During Monday’s Coronavirus briefing with the press, Trump turned the microphone over to MyPillow CEO Mike Lindell—the dude that makes the mostly-comfortable foam-based head-rester—who, after giving self-aggrandizing news regarding their mask-making capabilities, proceeded to, “off the cuff”, tell the American public to read their Bibles.
The Christian one.
To be fair, Lindell actually said that on Nov. 8, 2016, God gave America—a nation that has turned their back to Him, mind you—a second chance at glory with the election of the Godhead Trump and that, perhaps, this will get prayer back in schools, if schools even exist anymore. And then to read their Bibles.
Still the Christian one.
You know, in many forms of post-apocalyptic media, there’s always a self-righteous sect of spiritual sycophants eager to bring forth a terrible Armageddon, believing their defeat over Lucifer and his demonic dum-dums will usher in a return to a 1950s-era (read: Caucasian) of American values they seem to constantly masturbate over.
So, really, when you think about it, we’re right on speculative time for all this…thank God I still have a stack of Petra records and a few Jack Chick tracts lying around. They get read!
Before you start taking your wholly holy anger out on me—I can see it ramping up—I will admit, I’m a tenuous believer, possibly the only one around here. Sure, I left my area church of five years sometime back after finding out they were a dangerous—to me, at least—fundamentalist cult, but I’ve never ever lost my faith in God, even if I really should have by now.

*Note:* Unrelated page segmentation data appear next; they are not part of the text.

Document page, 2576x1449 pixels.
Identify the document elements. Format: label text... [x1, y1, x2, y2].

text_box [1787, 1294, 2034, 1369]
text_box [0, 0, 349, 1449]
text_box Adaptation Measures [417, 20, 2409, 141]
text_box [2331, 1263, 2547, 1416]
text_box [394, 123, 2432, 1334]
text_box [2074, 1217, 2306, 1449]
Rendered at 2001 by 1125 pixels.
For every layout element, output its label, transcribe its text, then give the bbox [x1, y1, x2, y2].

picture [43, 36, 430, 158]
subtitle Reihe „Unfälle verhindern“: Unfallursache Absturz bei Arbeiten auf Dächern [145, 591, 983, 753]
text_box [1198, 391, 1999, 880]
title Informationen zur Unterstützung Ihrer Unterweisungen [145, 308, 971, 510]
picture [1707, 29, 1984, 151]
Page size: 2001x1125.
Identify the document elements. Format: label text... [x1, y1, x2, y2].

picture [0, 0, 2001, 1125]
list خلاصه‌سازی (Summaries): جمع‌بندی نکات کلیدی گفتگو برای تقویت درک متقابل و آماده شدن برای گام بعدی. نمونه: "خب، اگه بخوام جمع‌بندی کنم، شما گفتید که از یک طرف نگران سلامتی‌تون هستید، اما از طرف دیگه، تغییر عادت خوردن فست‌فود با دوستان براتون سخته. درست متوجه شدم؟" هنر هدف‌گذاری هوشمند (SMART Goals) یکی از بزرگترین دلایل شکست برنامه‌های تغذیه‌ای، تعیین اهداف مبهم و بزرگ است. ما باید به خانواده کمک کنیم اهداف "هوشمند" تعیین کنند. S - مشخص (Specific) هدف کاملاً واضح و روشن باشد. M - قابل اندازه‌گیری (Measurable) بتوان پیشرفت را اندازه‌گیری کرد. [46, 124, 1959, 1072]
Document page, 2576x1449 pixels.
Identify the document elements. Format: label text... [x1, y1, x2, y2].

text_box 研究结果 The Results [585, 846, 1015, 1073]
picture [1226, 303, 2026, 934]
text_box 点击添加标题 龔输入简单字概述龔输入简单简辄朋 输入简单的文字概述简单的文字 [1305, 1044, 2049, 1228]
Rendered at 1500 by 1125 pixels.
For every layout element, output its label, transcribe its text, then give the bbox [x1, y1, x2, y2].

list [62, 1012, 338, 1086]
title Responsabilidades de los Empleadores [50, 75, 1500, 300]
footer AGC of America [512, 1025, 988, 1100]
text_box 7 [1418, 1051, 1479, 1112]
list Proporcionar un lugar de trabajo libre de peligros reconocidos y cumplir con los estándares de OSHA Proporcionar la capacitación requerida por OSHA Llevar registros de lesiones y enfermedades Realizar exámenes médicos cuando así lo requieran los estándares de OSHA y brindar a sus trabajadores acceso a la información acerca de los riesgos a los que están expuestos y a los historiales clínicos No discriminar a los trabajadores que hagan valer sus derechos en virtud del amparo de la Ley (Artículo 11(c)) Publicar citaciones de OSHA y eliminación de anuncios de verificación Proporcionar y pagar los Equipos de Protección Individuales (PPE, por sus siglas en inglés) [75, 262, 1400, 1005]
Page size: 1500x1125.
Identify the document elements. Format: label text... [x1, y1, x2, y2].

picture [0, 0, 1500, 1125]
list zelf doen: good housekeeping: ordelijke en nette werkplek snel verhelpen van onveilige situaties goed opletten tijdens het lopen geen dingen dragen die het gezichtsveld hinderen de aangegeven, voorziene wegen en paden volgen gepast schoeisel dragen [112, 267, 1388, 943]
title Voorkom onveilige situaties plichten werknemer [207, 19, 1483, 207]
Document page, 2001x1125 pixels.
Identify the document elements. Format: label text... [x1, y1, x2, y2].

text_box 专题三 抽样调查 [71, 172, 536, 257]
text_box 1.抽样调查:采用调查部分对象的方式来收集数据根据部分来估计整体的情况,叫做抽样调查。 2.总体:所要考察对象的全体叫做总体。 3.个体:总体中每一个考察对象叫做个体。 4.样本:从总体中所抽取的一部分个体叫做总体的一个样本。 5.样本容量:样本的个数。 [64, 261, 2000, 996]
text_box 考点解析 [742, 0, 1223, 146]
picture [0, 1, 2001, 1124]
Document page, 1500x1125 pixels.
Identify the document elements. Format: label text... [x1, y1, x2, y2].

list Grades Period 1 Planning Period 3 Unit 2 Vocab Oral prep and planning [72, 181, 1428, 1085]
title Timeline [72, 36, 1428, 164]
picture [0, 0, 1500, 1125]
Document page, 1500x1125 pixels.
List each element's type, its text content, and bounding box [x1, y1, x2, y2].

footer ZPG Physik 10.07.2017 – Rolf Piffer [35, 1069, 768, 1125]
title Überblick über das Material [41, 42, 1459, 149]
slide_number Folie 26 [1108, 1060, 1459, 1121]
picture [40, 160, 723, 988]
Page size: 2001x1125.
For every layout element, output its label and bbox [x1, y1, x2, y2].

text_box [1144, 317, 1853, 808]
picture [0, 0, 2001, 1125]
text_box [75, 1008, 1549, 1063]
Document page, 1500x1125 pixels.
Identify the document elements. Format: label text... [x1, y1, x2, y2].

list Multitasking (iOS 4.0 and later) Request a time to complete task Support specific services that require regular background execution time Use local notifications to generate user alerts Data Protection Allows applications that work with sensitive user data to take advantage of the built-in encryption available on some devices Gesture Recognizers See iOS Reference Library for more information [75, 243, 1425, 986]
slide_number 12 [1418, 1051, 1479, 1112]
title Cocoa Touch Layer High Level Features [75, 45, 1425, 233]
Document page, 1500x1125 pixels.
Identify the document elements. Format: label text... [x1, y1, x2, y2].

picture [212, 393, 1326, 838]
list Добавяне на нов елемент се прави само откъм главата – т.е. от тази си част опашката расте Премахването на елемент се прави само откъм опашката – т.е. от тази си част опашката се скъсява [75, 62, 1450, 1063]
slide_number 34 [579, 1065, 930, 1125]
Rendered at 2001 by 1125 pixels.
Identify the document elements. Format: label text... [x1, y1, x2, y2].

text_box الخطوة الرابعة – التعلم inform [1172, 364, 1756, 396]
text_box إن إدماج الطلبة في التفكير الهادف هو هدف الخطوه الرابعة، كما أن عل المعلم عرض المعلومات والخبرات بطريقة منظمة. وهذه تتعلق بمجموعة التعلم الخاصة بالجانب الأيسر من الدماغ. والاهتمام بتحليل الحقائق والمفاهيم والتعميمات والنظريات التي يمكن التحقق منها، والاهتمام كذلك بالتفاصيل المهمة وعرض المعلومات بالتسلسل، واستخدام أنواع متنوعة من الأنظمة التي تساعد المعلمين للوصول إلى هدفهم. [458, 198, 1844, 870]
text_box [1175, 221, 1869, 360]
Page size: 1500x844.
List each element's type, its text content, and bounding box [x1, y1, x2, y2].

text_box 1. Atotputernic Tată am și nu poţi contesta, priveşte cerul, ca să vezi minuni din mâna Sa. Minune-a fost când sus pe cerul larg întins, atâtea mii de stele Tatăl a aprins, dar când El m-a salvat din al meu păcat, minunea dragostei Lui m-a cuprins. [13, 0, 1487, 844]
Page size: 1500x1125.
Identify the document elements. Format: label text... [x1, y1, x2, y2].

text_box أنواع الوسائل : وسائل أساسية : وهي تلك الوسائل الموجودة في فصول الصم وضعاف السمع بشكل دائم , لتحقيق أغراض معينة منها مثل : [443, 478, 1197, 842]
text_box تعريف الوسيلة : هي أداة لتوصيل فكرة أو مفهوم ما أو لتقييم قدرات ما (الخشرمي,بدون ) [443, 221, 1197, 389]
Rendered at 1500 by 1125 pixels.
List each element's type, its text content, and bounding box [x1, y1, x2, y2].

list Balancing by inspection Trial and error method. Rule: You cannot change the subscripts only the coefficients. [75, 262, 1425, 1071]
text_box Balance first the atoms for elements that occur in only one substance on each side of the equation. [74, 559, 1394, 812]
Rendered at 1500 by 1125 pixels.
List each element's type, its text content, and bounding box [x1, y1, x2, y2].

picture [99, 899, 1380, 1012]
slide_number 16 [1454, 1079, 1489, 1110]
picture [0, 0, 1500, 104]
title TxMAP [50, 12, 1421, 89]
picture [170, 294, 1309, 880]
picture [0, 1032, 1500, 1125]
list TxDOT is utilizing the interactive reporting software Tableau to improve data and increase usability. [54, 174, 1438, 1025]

Praying is a beautiful thing, one that can help give us strength through times of strife, static or, you know, global pandemics. But it seems that Trump and his devilish disciples are—especially down here in Oklahoma, where Governor Stitt recently held a government-sponsored televised worship service—using people’s untested faith to push a morally dangerous and typically unbiblical agenda that will hurt those they consider to be the unchosen.
But, I guess to get to the End Times, what are a few million dead immigrants or gays or atheists or…
How about, instead of believing that God is some bearded wizard in the sky that grants you (or doesn’t, if you’re bad) wishes—as many Christians do these days—having faith in a God, whatever that may be, who judiciously blesses different people with a keen aptitude for science and that talent will develop a cure for Covid-19?
Sure, they may be an immigrant or gay or atheist, but, to paraphrase the modern Christ-like figure of Bono, God moves in mysterious ways. He’s God—he doesn’t have to answer to you or me or, especially, Trump.
But, more than likely, as the Four Horsemen gallop across the Earth, I’ll just be labeled another false prophet, a damnable heretic and a charlatan apostle that, really, should be burned alive by the brain-boiling fever of this fucking flu. So it is written and so it shall be done.